Le dossier judiciaire concernant l’assassinat de Mehdi Kessaci, et plus largement l’organisation criminelle de la DZ Mafia à Marseille, est au cœur de tensions persistantes entre le Parquet national antiterrorisme (PNAT) et le Parquet de Marseille, selon Le Monde.
Ce qu'il faut retenir
- Le Parquet national anticriminalité organisée (PNACO) a été créé pour centraliser les dossiers complexes, dont ceux liés à la DZ Mafia.
- L’enquête sur la mort de Mehdi Kessaci, dont Amine Oualane est l’un des principaux suspects, cristallise les divergences entre juridictions.
- Les rivalités entre le PNAT et le parquet marseillais portent sur la compétence et la stratégie d’enquête.
- Les dossiers sensibles liés au crime organisé marseillais sont au cœur des tensions depuis la réforme des parquets spécialisés.
- Les autorités judiciaires n’ont pas encore tranché sur le rattachement définitif des enquêtes en cours.
Depuis la mise en place du Parquet national anticriminalité organisée (PNACO), les enquêtes concernant les réseaux criminels marseillais, notamment la DZ Mafia, sont au centre de frictions entre les juridictions nationales et locales. Comme le rapporte Le Monde, le dossier de l’assassinat de Mehdi Kessaci, un entrepreneur marseillais dont la mort en 2024 a été attribuée à des règlements de comptes liés au crime organisé, illustre ces tensions. Amine Oualane, figure majeure de la DZ Mafia, est l’un des principaux suspects dans cette affaire, et son cas met en lumière les divergences sur la gestion des enquêtes.
Les rivalités entre le Parquet national antiterrorisme (PNAT) et le parquet de Marseille portent moins sur les faits eux-mêmes que sur leur traitement judiciaire. Le PNAT, compétent pour les affaires de criminalité organisée transnationale, revendique la centralisation des dossiers, tandis que le parquet marseillais insiste pour conserver une partie des investigations sur son territoire. Cette opposition reflète une difficulté plus large : l’articulation entre les parquets spécialisés, créés pour éviter la dispersion des enquêtes, et les juridictions locales, qui disposent d’une connaissance fine des terrains.
Selon des sources judiciaires citées par Le Monde, les désaccords portent notamment sur la stratégie à adopter face à des réseaux comme la DZ Mafia, dont l’influence s’étend bien au-delà de Marseille. Certains magistrats du PNAT estiment que la concentration des moyens permettrait une meilleure efficacité, tandis que d’autres craignent que cela ne dilue la réactivité des parquets locaux. Ces tensions ne sont pas nouvelles, mais elles se sont intensifiées avec la montée en puissance du PNACO, créé pour répondre à la complexité croissante des dossiers de criminalité organisée.

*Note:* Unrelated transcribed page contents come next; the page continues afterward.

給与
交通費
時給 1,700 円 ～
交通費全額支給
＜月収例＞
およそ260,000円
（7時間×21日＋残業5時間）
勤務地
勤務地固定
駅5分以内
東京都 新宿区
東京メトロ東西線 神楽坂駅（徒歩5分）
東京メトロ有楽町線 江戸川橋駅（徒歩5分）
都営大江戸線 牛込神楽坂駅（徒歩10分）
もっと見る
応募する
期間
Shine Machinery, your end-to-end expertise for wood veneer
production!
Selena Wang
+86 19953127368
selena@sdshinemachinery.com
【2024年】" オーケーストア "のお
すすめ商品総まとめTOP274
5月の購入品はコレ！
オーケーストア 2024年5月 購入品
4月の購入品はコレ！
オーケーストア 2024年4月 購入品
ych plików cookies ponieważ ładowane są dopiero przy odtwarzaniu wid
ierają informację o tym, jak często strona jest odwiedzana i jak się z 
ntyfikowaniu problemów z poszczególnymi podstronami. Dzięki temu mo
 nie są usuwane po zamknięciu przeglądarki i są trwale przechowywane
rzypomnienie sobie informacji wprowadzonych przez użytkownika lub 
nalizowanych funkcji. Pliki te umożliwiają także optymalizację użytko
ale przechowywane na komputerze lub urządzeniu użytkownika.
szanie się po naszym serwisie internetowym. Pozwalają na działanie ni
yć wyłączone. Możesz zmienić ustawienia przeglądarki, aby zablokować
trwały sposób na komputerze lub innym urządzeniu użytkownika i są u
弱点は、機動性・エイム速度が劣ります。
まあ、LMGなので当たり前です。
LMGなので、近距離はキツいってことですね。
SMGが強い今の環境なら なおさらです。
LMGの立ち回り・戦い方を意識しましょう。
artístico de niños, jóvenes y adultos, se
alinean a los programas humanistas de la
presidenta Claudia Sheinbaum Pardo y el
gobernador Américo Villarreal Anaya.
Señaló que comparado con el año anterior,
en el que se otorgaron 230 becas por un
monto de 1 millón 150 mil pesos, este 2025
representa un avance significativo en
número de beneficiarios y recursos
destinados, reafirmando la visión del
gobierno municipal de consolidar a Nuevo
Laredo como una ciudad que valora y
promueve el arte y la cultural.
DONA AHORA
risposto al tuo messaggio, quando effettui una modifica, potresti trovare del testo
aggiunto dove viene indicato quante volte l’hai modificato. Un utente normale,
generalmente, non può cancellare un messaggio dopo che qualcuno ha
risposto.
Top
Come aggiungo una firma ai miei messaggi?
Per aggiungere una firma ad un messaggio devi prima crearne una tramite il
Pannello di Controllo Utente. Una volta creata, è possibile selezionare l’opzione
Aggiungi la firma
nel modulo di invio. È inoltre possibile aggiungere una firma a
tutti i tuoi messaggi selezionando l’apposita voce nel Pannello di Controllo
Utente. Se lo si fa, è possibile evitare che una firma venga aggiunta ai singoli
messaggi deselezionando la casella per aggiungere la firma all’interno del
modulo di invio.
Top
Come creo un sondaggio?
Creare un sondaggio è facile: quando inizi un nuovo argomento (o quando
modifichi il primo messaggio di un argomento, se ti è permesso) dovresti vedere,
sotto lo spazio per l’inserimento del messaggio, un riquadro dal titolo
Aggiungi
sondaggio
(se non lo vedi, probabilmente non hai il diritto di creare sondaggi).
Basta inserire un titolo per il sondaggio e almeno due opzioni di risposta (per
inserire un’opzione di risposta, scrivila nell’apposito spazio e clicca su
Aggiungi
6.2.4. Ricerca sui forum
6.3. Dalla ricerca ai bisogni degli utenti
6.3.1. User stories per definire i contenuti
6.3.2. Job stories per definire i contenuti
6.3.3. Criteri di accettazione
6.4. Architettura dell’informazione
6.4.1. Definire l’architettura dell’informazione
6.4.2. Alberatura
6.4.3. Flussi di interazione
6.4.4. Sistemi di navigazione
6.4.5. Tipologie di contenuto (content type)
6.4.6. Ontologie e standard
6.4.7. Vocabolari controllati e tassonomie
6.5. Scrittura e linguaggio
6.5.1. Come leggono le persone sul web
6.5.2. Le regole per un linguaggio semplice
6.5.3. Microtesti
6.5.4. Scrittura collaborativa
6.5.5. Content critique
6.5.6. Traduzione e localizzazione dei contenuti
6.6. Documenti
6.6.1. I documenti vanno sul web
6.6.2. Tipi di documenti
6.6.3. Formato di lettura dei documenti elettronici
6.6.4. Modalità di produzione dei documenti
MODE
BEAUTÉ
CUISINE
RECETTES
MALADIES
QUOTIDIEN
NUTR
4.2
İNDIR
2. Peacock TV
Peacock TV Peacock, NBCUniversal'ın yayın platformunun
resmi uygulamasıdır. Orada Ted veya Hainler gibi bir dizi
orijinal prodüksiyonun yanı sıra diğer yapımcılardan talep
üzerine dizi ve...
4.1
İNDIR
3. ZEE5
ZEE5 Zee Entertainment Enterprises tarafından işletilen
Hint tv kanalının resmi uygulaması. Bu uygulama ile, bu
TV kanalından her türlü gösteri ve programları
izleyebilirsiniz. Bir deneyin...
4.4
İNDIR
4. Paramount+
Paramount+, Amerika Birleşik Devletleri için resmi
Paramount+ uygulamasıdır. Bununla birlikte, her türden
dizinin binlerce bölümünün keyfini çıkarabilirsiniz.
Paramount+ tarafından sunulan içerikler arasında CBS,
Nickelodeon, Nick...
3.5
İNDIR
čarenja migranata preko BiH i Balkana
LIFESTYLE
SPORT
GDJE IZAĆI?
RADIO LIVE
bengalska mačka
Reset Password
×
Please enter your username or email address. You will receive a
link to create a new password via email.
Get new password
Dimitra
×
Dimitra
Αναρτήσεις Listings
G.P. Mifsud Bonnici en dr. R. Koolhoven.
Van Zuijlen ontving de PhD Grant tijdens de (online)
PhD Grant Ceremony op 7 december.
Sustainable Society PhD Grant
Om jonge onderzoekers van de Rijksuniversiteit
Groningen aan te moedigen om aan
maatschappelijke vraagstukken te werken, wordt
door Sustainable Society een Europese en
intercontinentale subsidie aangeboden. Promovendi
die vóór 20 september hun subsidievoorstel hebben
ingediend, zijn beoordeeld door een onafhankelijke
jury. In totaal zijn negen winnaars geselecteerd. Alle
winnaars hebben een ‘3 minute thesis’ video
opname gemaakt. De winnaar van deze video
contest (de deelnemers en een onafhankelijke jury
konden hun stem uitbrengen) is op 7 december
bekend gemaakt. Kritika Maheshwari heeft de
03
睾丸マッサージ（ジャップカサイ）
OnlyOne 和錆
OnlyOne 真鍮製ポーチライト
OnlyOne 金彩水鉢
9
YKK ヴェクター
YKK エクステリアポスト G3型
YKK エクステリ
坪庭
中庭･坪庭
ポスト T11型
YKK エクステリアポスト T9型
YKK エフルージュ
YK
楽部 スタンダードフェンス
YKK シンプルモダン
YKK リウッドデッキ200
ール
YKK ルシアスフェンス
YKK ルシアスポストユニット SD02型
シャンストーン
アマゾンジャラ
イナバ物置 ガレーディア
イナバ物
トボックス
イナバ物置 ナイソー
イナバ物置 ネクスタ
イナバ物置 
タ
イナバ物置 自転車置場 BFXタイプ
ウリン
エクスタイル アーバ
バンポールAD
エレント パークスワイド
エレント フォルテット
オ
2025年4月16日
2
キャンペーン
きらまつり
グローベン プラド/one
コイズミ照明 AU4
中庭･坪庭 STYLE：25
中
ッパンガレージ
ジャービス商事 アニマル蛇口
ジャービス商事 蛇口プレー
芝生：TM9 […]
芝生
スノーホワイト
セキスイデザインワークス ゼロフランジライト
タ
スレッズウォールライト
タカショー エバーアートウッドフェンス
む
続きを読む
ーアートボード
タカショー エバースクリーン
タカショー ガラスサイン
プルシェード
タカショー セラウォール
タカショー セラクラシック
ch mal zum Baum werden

Les dossiers liés à la DZ Mafia sont particulièrement sensibles, car ils mêlent trafics de stupéfiants, blanchiment d’argent et violences ciblées, comme celle ayant coûté la vie à Mehdi Kessaci. Le procureur de Marseille, contacté par Le Monde, a confirmé l’existence de ces divergences, tout en soulignant que « les échanges restent constructifs, même si des points de désaccord persistent ». De son côté, le PNAT a rappelé que « l’objectif est d’éviter que les enquêtes ne s’éparpillent entre plusieurs juridictions », une déclaration rapportée dans les colonnes du quotidien.
Ces tensions révèlent une réalité plus large : celle d’une justice française en quête d’équilibre entre spécialisation et proximité territoriale. Les dossiers de criminalité organisée, souvent labyrinthiques, nécessitent à la fois une expertise centralisée et une connaissance fine des réseaux locaux. Pour l’heure, ni le PNAT ni le parquet de Marseille n’ont cédé, et les dossiers comme celui de Mehdi Kessaci restent suspendus à une décision qui tarde à venir.
Les désaccords portent principalement sur la compétence à traiter les dossiers liés à la DZ Mafia. Le PNAT souhaite centraliser les enquêtes pour une meilleure efficacité, tandis que le parquet de Marseille défend son ancrage local, arguant d’une meilleure connaissance des terrains.